**WHAT IS EXPECTED:**
Produce exactly the lines starting at the one containing "left eye: (312, 355)" and ending at the last line of the material, with nothing added.
___ INPUT DATA ___
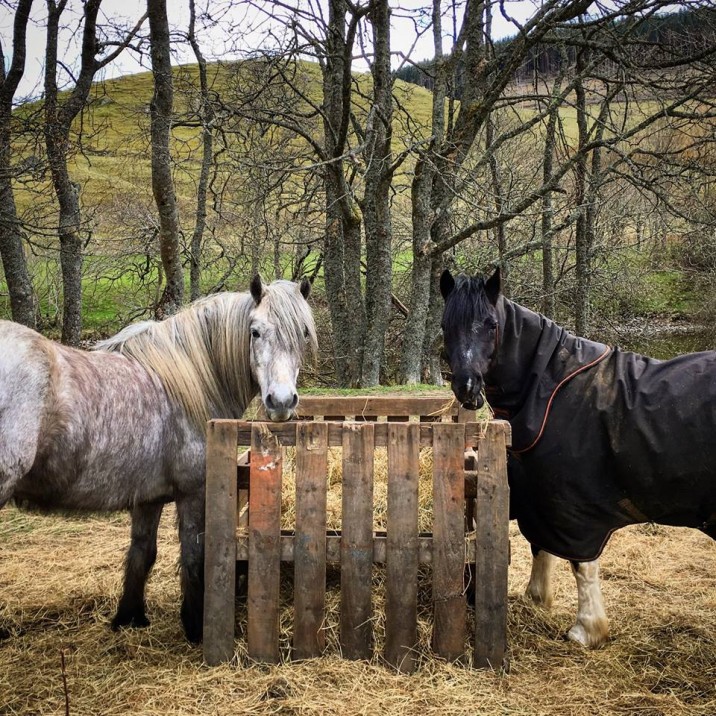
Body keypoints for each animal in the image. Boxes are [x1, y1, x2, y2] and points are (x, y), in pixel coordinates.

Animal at [0, 275, 316, 643]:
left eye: (303, 333)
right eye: (255, 331)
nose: (281, 402)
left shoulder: (147, 498)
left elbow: (142, 554)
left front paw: (129, 618)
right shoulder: (193, 493)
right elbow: (193, 555)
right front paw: (195, 626)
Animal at [440, 268, 715, 648]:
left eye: (491, 324)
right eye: (444, 325)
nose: (466, 387)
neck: (551, 388)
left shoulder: (576, 507)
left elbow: (581, 565)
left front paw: (587, 629)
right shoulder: (540, 496)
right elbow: (540, 545)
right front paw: (537, 597)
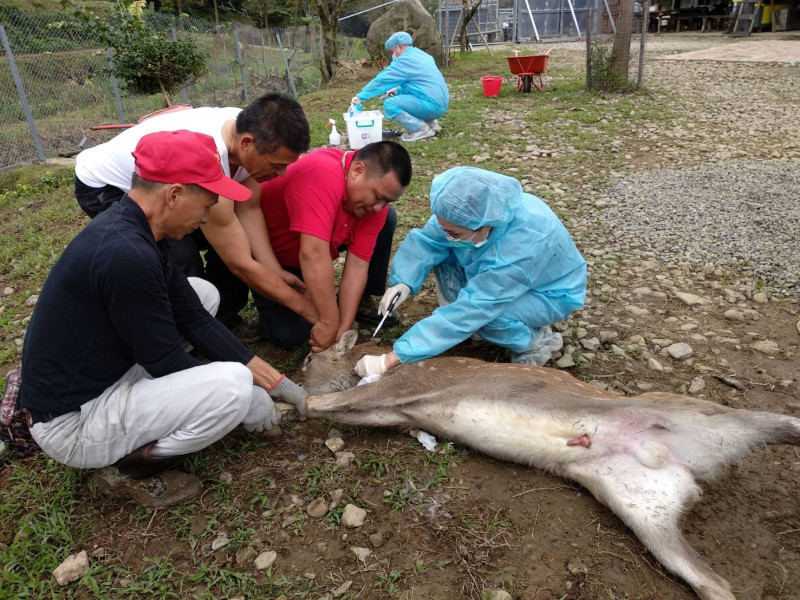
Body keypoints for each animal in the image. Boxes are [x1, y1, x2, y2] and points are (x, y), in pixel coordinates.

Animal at [290, 328, 800, 600]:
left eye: (312, 355)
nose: (296, 367)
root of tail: (685, 472)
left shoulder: (405, 385)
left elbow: (327, 402)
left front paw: (290, 402)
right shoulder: (396, 412)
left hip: (696, 414)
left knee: (782, 420)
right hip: (642, 506)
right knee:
___
**EXERCISE RESULT:**
left eye: (312, 355)
nose: (296, 367)
root of tail: (685, 472)
left shoulder: (405, 385)
left elbow: (327, 402)
left front paw: (290, 402)
right shoulder: (396, 412)
left hip: (696, 414)
left knee: (782, 420)
right hip: (642, 506)
right knee:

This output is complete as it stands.